_SET EXERCISE_: Decide whether each statement below agrees with the notebook on downloading ICLR 2025 data. Answer yes or no for each, quoting the words of the notebook that settle it: (a) the download loop runs over every year from 2017 through 2025; (b) the author knows why 2025 now returns extra papers; (c) the earlier data is read from a CSV file.

_DOCUMENT TEXT_:
━━━

# Download the non-blind ICLR2025 data from OpenReview

In [1]:
import numpy as np
import pandas as pd
import pylab as plt

import requests
import time

In [2]:
# Load iclr2025v1

iclr_old = pd.read_parquet('../data/iclr25v1.parquet')

iclr_old

Unnamed: 0,year,id,title,abstract,authors,decision,scores,keywords,labels
0,2017,B1-Hhnslg,Prototypical Networks for Few-shot Learning,A recent approach to few-shot classification c...,"Jake Snell, Kevin Swersky, Richard Zemel",Reject,"[6, 4, 5]","[deep learning, transfer learning]",transfer learning
1,2017,B1-q5Pqxl,Machine Comprehension Using Match-LSTM and Ans...,Machine comprehension of text is an important ...,"Shuohang Wang, Jing Jiang",Accept (Poster),"[6, 6, 7]","[natural language processing, deep learning]",language models
2,2017,B16Jem9xe,Learning in Implicit Generative Models,Generative adversarial networks (GANs) provide...,"Shakir Mohamed, Balaji Lakshminarayanan",Invite to Workshop Track,"[8, 7, 6]",[unsupervised learning],unlabeled
3,2017,B16dGcqlx,Third Person Imitation Learning,Reinforcement learning (RL) makes it possible ...,"Bradly C Stadie, Pieter Abbeel, Ilya Sutskever",Accept (Poster),"[6, 5, 6]",[],unlabeled
4,2017,B184E5qee,Improving Neural Language Models with a Contin...,We propose an extension to neural network lang...,"Edouard Grave, Armand Joulin, Nicolas Usunier",Accept (Poster),"[7, 9, 5]",[natural language processing],language models
...,...,...,...,...,...,...,...,...,...
34519,2025,zxO4WuVGns,Inverse decision-making using neural amortized...,Bayesian observer and actor models have provid...,,,[],"[bayesian actor models, perception and action,...",unlabeled
34520,2025,zxbQLztmwb,Emergent Symbol-Like Number Variables in Artif...,"Symbolic programs, defined by discrete variabl...",,,[],"[mechanistic interpretability, numeric cogniti...",unlabeled
34521,2025,zxqdVo9FjY,Generalization for Least Squares Regression wi...,Random matrix theory has proven to be a valuab...,,,[],"[generalization, random matrix theory, spiked ...",unlabeled
34522,2025,zyGrziIVdE,Exploration by Running Away from the Past,The ability to explore efficiently and effecti...,,,[],"[reinforcement learning, exploration, deep lea...",RL


In [3]:
# Download titles/abstracts/authors of all papers
# We are doing it here to disambiguate the authors by author IDs

# Note: a bug fix in author name parsing in 2017

# Note: I'm now getting 5 extra papers for 2018, no idea why

# Note: I'm now getting 1500+ extra papers for 2025, no idea why

titles = []
abstracts = []
years = []
forum_ids = []
decisions = []
authors = []
author_ids = []
keywords = []

for year in [2017, 2018, 2019, 2020, 2021, 2022, 2023, 2024, 2025]:
    print(year, end=': ')

━━━

_STORED DATA_:
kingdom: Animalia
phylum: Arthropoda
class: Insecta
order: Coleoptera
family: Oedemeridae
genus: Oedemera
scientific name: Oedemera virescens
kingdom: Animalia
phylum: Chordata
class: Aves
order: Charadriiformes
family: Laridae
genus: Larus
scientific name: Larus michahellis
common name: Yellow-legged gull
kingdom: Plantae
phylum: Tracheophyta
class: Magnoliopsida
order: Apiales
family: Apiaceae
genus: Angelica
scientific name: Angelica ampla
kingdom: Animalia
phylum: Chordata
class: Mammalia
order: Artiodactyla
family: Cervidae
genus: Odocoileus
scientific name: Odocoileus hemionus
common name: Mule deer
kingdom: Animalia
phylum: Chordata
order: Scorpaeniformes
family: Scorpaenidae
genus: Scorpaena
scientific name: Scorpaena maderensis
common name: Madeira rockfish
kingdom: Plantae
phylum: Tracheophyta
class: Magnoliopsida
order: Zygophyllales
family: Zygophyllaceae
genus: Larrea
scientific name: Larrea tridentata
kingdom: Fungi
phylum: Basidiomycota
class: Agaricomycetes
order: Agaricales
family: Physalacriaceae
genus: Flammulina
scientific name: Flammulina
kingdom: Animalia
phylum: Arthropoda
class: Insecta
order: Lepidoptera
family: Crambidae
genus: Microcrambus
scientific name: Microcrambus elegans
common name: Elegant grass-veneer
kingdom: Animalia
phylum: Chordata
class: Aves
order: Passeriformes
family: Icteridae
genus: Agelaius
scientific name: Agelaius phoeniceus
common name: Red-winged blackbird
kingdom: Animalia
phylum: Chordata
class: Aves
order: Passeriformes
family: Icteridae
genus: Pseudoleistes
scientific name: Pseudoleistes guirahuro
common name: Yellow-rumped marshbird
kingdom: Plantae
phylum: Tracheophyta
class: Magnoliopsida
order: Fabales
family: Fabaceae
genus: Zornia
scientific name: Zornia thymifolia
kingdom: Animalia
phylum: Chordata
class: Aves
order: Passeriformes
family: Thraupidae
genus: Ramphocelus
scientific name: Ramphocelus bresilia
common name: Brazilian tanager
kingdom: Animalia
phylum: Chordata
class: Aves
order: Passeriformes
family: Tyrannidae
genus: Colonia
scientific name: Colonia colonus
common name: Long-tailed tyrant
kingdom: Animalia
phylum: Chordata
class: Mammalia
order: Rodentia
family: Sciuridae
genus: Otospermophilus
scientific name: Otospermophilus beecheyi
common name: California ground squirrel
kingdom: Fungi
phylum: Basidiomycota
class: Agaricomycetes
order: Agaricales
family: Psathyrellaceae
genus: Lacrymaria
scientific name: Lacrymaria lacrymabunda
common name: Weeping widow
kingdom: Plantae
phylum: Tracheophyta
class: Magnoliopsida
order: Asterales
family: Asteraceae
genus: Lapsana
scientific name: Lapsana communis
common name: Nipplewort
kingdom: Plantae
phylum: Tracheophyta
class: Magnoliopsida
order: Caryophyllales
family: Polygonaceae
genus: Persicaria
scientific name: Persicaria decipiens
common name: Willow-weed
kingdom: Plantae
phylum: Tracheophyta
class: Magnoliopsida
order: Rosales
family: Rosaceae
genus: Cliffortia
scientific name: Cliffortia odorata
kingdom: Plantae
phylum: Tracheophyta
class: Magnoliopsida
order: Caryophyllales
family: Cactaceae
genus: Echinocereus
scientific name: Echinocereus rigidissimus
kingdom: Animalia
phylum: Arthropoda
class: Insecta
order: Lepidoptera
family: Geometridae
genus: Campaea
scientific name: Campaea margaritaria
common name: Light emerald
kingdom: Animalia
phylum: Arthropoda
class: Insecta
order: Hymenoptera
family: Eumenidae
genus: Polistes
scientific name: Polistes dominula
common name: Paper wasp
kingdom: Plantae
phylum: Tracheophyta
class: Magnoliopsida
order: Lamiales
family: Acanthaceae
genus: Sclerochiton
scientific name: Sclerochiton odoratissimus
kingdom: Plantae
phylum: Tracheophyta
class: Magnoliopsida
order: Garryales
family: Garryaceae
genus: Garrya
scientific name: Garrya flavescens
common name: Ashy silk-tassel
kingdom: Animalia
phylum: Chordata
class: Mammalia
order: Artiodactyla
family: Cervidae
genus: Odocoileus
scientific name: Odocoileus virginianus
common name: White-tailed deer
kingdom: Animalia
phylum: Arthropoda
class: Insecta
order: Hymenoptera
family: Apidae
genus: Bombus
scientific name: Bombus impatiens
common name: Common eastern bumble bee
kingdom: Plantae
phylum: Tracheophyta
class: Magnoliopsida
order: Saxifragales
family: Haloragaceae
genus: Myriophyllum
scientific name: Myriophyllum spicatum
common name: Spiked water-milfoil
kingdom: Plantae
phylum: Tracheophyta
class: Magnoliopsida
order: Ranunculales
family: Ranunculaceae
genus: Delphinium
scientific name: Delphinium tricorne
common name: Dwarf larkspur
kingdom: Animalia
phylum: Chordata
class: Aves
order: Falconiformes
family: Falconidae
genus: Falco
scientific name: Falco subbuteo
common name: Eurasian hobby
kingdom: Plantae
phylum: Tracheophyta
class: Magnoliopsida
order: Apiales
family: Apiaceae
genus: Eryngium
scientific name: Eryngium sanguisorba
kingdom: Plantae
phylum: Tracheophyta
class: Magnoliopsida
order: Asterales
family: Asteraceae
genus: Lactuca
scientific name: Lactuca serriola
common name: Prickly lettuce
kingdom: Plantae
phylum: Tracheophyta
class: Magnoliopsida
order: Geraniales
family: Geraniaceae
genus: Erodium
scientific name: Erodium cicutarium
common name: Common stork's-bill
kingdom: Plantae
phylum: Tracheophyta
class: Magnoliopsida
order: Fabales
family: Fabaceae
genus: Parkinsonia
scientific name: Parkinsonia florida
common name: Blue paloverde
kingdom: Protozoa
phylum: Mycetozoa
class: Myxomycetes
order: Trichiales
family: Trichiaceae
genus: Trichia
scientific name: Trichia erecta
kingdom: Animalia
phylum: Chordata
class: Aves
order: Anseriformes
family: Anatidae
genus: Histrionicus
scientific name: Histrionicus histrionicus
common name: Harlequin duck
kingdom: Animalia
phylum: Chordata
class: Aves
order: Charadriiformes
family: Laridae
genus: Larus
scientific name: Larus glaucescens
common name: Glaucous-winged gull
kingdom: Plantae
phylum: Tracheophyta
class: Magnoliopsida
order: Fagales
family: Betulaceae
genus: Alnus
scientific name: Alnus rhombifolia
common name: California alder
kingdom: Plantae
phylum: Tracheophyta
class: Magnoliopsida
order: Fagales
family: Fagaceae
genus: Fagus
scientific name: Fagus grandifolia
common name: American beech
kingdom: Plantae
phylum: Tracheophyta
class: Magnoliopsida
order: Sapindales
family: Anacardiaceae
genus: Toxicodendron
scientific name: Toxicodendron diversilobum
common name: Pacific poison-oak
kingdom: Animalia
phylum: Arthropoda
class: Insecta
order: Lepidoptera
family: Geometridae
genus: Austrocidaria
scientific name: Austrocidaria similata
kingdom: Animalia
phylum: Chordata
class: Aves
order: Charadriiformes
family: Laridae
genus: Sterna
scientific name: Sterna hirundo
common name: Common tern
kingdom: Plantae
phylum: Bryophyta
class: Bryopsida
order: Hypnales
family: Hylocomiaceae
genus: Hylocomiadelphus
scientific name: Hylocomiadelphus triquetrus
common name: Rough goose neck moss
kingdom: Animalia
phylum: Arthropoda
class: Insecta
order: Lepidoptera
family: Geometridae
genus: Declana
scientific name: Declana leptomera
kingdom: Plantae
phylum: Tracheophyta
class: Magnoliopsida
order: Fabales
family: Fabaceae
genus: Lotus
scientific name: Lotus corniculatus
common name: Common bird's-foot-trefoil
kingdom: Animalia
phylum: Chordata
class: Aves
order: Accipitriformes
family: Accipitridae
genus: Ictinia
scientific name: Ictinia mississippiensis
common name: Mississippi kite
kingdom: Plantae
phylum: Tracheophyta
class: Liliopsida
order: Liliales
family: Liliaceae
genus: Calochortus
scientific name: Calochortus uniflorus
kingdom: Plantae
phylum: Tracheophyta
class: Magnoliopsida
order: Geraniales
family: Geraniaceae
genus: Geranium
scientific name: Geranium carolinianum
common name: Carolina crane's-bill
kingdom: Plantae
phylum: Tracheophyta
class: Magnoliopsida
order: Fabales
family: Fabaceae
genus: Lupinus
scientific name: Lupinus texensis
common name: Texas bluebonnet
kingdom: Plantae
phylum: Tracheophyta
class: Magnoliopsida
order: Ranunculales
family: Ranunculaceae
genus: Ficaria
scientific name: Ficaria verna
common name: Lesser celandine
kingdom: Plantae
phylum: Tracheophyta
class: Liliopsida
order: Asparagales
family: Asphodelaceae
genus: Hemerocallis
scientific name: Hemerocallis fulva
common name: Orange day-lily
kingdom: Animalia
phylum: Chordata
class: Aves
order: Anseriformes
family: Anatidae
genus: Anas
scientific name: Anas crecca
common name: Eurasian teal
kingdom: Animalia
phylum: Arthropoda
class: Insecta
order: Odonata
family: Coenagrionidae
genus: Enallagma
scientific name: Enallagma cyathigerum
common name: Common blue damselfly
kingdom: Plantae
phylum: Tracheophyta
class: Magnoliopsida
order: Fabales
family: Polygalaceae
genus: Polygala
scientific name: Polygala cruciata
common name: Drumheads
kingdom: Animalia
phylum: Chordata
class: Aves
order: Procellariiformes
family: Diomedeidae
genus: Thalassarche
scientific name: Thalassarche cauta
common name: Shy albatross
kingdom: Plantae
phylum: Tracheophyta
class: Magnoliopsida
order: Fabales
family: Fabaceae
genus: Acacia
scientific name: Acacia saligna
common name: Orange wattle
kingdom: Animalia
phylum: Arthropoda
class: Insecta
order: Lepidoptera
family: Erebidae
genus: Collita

━━━

_SOLUTION TO THE EXERCISE_:
(a) Yes: "for year in [2017, 2018, 2019, 2020, 2021, 2022, 2023, 2024, 2025]:"
(b) No: "I'm now getting 1500+ extra papers for 2025, no idea why"
(c) No: "iclr_old = pd.read_parquet('../data/iclr25v1.parquet')"